On 03/05/17 21:52, Russell King - ARM Linux wrote:
On Tue, Apr 18, 2017 at 10:42:49AM +0530, Keerthy wrote:
From: Russ Dill <Russ.Dill@xxxxxx>
The clock/dpll registers are in the WKUP power domain. Under both RTC-only
suspend and hibernation, these registers are lost. Hence save/restore
them accordingly.
This looks like a huge hammer, and I think this will cause problems for
some systems, especially where some clocks are on remote devices which
need to be controlled via I2C buses.
Actually, if you look at the generic part of the code, it is not called
from anywhere right now, but it just implements the support for
save/restore. Also, for external clocks, no save/restore is implemented,
and you would need to handle those separately anyway. Consider an
external clock that is fed from SoC internal source; basically you need
to disable this clock before going to the deep idle state, and enable it
only after everything has been restored. If you keep it enabled over a
deep idle, its source clock will potentially die causing issues.

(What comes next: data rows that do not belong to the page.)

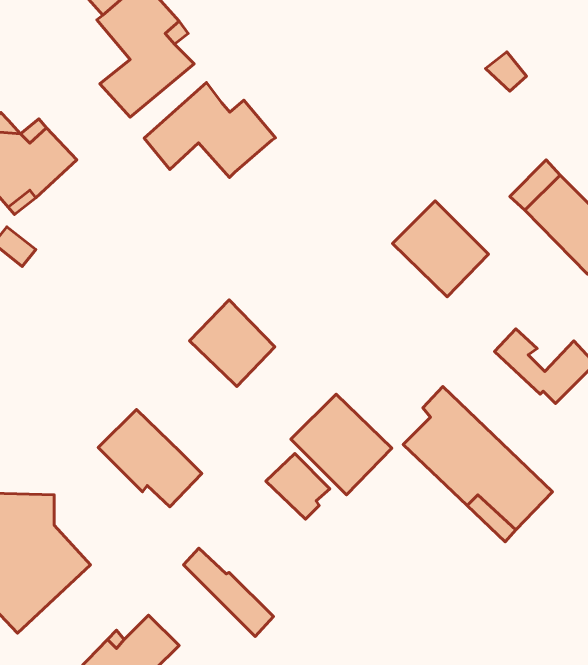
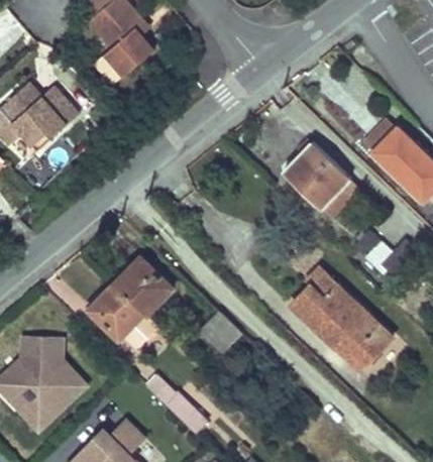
building: [144,82,275,177] -> none
building: [190,300,275,387] -> [115,254,172,312]
building: [291,394,392,495] -> none

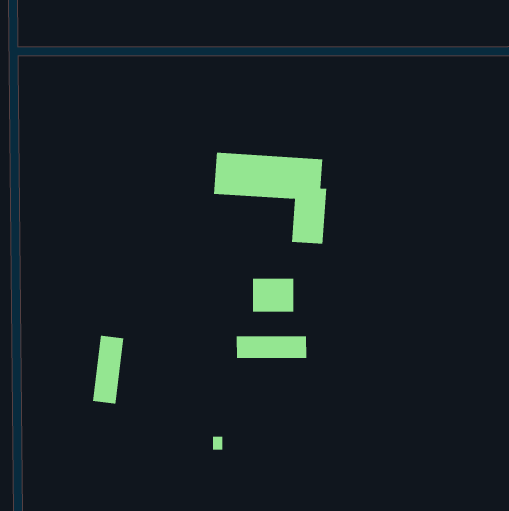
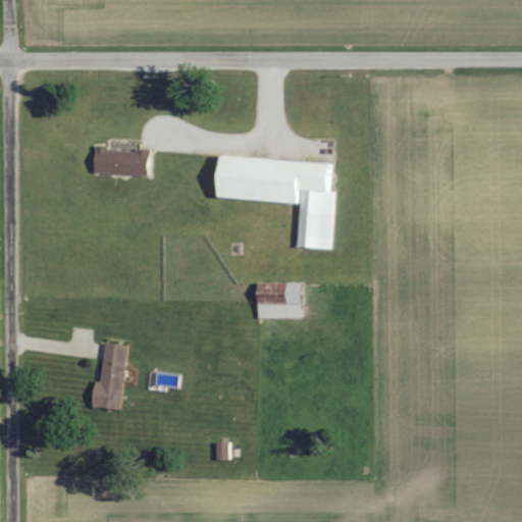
building: none -> [94,147,149,175]
building: [236,336,307,359] -> none

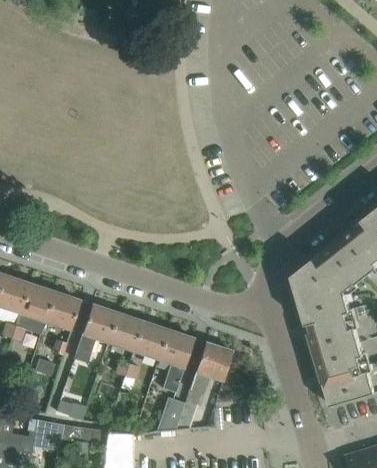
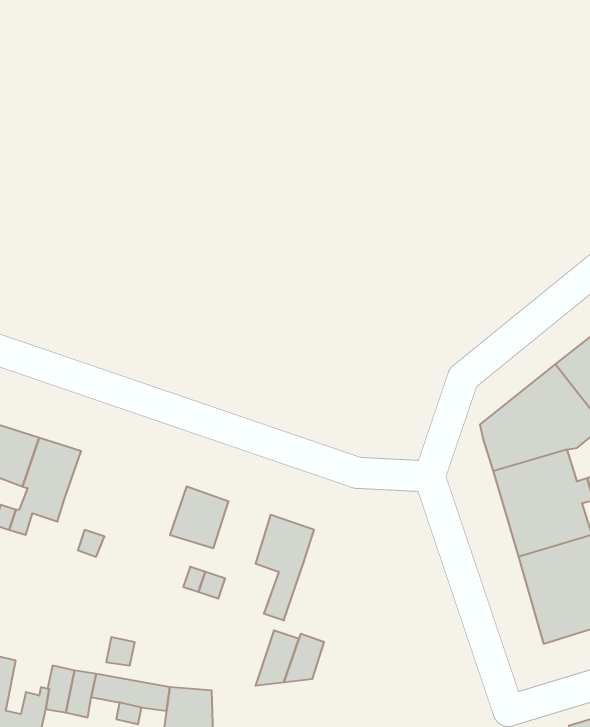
building: [43,291,79,329] -> none
building: [72,304,116,363] -> none
building: [132,321,166,358] -> none
building: [188,342,231,394] -> none

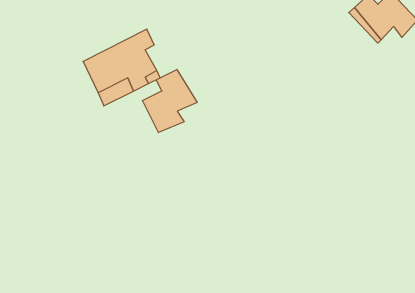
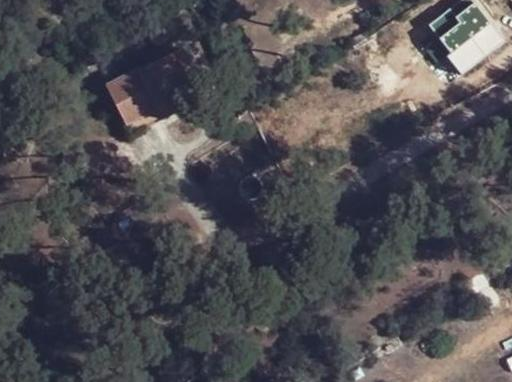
building: [142,69,197,133] -> none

The generic part walks all root clocks in the system, and all children
of those clocks. If we have clocks on an I2C device, then we could
very well end up with a circular dependency - the I2C controller needs
its clocks restored in order for control of the clocks on the I2C device
to be accessible.
For generic external clocks, I would not expect any save/restore is
required at all, except for the potentially required enable/disable
calls which would need to be handled either by some driver or SoC
specific PM core.
So, I think this needs more thought - clocks are not just about core SoC
clocks - and cracking this nut with such a big hammer is likely to cause
regressions all over the place.
This won't cause any regressions as it is not called by default from
anywhere. A SoC needs to introduce the functionality for entering a deep
idle state, and call the clk save/restore functionality from there.